======== TASK INPUT ========

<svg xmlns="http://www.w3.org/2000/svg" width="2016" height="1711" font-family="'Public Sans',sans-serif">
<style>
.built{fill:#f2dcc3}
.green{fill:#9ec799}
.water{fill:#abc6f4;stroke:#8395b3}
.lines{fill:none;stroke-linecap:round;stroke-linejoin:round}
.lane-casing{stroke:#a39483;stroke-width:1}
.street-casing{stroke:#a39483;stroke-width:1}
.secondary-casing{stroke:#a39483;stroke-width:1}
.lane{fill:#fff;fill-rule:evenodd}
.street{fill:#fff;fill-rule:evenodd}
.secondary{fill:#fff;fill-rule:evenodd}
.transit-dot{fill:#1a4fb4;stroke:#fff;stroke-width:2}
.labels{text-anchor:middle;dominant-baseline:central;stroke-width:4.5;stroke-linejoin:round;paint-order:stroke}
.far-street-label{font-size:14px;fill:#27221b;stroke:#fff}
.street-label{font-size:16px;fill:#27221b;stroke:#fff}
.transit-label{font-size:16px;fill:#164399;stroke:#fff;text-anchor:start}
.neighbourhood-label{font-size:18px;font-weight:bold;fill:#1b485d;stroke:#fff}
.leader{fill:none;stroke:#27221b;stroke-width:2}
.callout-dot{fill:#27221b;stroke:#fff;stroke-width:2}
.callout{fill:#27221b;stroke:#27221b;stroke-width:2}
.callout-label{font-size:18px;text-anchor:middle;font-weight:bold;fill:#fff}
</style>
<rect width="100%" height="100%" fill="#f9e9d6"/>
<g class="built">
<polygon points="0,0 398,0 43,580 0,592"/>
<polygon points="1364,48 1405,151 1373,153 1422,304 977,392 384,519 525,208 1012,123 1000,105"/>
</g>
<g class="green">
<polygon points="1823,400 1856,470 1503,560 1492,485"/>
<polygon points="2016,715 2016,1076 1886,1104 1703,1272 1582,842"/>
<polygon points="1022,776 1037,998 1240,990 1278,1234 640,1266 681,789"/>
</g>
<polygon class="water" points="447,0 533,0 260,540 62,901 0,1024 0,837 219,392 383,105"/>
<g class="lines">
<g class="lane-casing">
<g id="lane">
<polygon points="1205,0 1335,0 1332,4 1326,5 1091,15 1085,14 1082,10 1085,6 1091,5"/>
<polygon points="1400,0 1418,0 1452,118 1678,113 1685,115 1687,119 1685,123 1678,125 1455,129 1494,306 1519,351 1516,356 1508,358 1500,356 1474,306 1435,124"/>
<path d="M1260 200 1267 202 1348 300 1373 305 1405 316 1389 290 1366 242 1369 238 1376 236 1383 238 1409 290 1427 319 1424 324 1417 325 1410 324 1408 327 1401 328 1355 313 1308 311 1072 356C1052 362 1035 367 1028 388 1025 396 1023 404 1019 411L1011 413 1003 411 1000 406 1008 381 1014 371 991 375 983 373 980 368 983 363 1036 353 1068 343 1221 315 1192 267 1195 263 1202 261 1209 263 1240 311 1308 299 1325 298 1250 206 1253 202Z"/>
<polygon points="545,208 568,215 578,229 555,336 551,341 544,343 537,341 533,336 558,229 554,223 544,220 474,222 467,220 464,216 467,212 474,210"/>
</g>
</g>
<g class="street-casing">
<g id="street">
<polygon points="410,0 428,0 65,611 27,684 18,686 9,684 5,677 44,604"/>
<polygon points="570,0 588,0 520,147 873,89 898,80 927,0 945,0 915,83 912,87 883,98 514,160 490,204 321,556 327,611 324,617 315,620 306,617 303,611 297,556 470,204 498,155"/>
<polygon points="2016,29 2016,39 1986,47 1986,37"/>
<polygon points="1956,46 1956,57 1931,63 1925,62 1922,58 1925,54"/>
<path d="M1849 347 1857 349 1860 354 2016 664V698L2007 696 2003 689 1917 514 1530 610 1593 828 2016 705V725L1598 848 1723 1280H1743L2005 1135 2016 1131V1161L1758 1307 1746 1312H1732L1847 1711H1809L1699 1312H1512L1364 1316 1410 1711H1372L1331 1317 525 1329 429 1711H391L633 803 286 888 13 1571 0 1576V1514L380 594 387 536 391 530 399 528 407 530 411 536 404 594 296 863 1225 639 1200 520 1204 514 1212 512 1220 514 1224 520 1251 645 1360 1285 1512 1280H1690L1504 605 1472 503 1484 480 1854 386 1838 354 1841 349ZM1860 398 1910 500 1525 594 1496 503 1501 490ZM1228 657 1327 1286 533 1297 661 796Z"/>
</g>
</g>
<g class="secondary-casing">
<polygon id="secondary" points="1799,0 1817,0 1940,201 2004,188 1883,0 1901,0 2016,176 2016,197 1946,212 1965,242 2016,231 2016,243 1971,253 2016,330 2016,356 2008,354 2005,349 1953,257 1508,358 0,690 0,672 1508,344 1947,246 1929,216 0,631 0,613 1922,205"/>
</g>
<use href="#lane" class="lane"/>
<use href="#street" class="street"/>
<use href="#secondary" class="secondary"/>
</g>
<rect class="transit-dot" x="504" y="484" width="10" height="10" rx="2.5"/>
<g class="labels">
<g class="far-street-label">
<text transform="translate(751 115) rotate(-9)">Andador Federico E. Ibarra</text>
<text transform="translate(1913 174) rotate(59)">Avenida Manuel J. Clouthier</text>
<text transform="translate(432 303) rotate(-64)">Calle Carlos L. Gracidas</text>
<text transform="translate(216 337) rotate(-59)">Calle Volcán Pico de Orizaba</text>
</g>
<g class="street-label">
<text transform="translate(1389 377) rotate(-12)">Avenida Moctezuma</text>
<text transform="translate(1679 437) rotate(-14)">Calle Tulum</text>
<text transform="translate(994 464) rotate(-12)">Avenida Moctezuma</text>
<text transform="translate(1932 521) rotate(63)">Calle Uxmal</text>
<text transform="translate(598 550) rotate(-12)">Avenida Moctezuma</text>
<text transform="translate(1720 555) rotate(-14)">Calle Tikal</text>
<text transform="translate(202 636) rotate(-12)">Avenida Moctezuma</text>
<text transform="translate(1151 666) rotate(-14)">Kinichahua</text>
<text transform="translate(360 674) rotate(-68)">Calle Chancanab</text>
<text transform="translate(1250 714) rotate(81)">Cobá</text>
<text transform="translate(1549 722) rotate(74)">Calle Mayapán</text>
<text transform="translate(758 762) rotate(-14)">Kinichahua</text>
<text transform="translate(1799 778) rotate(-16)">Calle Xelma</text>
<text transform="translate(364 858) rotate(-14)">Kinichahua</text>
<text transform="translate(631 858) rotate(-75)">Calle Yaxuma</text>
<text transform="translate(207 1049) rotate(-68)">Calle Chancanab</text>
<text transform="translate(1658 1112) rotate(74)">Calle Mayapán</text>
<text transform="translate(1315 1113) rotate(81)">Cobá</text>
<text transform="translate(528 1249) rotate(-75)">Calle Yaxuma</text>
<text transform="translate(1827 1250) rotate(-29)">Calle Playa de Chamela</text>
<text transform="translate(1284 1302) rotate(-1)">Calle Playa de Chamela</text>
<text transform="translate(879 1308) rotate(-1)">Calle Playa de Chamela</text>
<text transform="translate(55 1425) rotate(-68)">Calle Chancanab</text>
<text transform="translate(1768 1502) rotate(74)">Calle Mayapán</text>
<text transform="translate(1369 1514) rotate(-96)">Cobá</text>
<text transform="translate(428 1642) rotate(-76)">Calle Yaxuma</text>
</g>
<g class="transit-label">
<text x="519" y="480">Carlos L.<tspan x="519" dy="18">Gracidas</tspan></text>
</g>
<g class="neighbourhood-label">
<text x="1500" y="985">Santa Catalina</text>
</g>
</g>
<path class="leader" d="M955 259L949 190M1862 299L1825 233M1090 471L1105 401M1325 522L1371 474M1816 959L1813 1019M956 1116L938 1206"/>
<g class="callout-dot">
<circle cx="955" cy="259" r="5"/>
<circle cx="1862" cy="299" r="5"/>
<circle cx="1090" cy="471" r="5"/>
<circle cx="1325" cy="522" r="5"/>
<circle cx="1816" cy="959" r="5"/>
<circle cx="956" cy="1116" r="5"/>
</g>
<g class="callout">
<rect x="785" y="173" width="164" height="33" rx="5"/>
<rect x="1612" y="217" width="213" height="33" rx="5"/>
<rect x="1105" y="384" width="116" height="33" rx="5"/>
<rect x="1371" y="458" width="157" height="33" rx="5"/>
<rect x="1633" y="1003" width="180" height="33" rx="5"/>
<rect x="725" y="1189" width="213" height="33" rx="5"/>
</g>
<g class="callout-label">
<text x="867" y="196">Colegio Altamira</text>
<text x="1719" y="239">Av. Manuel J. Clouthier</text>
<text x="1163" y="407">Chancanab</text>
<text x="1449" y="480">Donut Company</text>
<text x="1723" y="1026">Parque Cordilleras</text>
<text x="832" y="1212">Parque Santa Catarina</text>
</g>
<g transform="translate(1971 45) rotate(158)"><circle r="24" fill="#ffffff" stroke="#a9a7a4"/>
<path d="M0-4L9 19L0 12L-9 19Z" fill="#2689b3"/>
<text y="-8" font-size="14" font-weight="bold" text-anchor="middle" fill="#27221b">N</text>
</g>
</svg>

========

Working through the data above, find every line holding "lines" and copy it.

OUTPUT FOR THIS TASK:
.lines{fill:none;stroke-linecap:round;stroke-linejoin:round}
<g class="lines">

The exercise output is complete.